Tiada yang mengira ombak laut marah, aku juga gak
pernah ngebayanginya. Yang ku bayangin adalah lumba-lumba yang bermain
menghibur kepergian kami seperti sebelumnya. Itu kali pertama aku
melihat lumba-lumpa lo, keren abiezzz. Like it's.
Ombak
laut benar-benar marah, angin kencang yang membuatnya seperti itu. Kapal
kami terombang-ambing. "Woi, kita seperti Marcopolo, Sang Penjelajah
dunia," ujar Syarbunis. Padahal hatinya berkata lain, "Tuhan, ampuni
dosaku, aku belum kawin Tuhan, Tuhan, please, jangan sampai se-apes ini
Tuhan." Begitulah kira-kira rengekan hatinya. Bicara tentang Syarbunis,
perlu dan sangat penting kita ketahui bahwa dia orangnya manis, tapi
jomblonya itu sudah pada tingkatan kronis. Mungkin strukural kali ya,
atau mungkin memang sudah takdir. Wakakakaka . . . .
Buarrrrrrrr
, , , ombak menampar. Mana tissunya, cewek-cewek bareng kami pada
menangis. Tapi sayang, gak ada tissu. "Mak, aku ingin balik, putar bot
balik," teriak Muti si gadis genit. Orangnya tembem tapi asyik. Cowok
idamannya "mebule dada" (red: berbulu dada). Di hutan banyak deh yang
kayak gitu. He he he. Kita kembali ke topik. Emang topiknya apa ya? Ah,
yang penting nulis, nyambung gak nyambung mah DL.
Semua
cewek menangis, ada pun Via Nurjannah, dia malah tidur untuk menutup
tangisannya. Yang aneh adalah Icha, dia nangis karena yang lain pada
nangis. Istilah yang tepat untuk Icha adalah "Ikut-ikut taik hanyut".
Ada juga yang romantis, yaitu Anna Maisuri yang bisa tenang karena di
dampingin oleh kekasih hatinya; Mahmuddin Aifa. Stop pacaran, cerita ini
adalah ceritanya Petualang, bukan Percintaan.
Di atas
ketakutan kami (tidak termasuk aku, awalnya masuk juga sih), aku malah
berfikir lain. Aku seperti sedang nonton film bajak laut yang mengarungi
lautan. Judul filmnya apa ya? Kayaknya "Nenekku Seorang Pelaut" tepat
untuk melukiskan kesan fikiranku. terkadang kapal kami berada di atas
ombak dan terkadang pula ombak yang berada di atas kami. Kerenkan? Keren
ajalah, ya, ya, iyalah. Kok malah seperti Banci gini ya aku bercerita.
Tapi,
tidak ada klimaksnya, jadi kurang seru. Seramnya di sepanjang
pengarungan, tidak ada kondisi tenang di mana hati kami bisa tentram.
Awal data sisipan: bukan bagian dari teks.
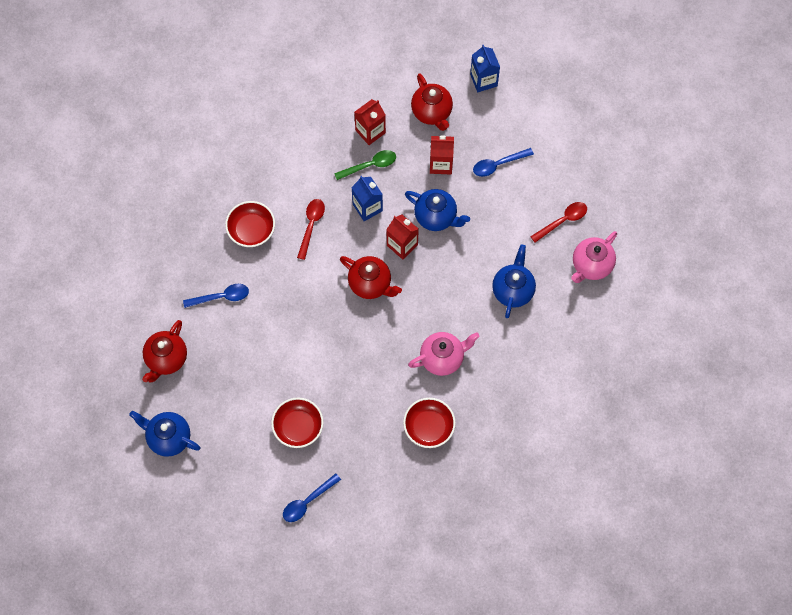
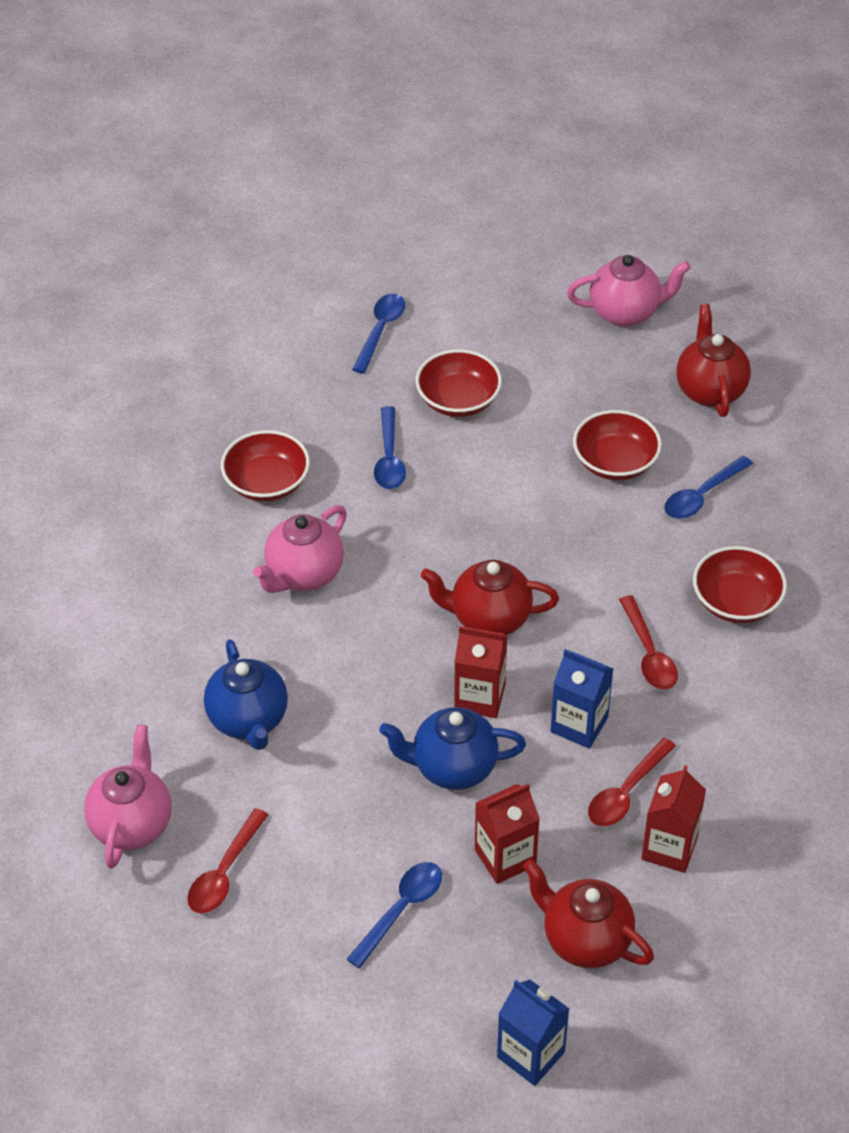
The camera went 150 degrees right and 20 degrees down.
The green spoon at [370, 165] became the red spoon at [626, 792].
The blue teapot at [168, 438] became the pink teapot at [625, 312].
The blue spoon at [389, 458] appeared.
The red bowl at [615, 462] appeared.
Semuanya ketakutan, kecuali aku (pengakuan pribadi biar gak dianggap
banci). Dan pada pelabuhan itu, kami pun berlabuh. Mungkin inilah
klimaksnya, karena hanya keadaan ini yang berbeda selama perjalanan.
Kami pun senang. Di sini senang, di laut gak senang, di mana-mana ada
susah senang. lalalalala.
Pendakian atau Pembunuhan?
Setelah
sampai di Pulo, dan sore itu kami juga masih sempat mancing ikan untuk
makan malam (hanya dapat 4 ekor), paginya petualangan kembali di mulai.
Target kali ini adalah Meulingge. Yang ku bayangkan adalah perjalanan
yang penuh keindahan, dan ini benar. Tapi yang tak terfikir adalah
jalannya. Jalan ke Meulingge itu jauh lebih indah (sebenarnya lebih
lelah) dari perjalanan Banda Aceh - Pulo Aceh. Awalnya memang kami naik
motor (di Aceh disebut "Honda" walau mereknya 'Yamaha, Suzuki, dll'),
tapi, akhirnya hondalah yang mesti kami dorong. Mesin honda Via hampir
meledak, bau knalpotnya sudah gak enak. Menurut pakar penciuman, bau ini
seperti bauk bakar, di mana karet kendaraan Via mulai terbakar karena
mesin yang terlalu panas. Ntah betul ntah nggak.
Keringat
kami bercucuran. Tak mengenal anak Pejabat, anak PNS, anak Pengusaha
dsb, semua keringat yang keluar tetap saja keringat petani (red;
keringat jagung). Air, air, air. Ku pikir ada yang jual air, rupanya
suara lelah Afrilisda yang berharap air. Kasian dia, sudah kurus,
dipaksa jalan mendaki lagi, jauh lagi. Tenang Lis, Abi bawa air kok, aku
juga ada, tapi air s**i (sensor). Ha ha ha.
"Din, apa
tanggapanmu?" tanyaku ke Puddin."The real adventure, benar-benar asyik,"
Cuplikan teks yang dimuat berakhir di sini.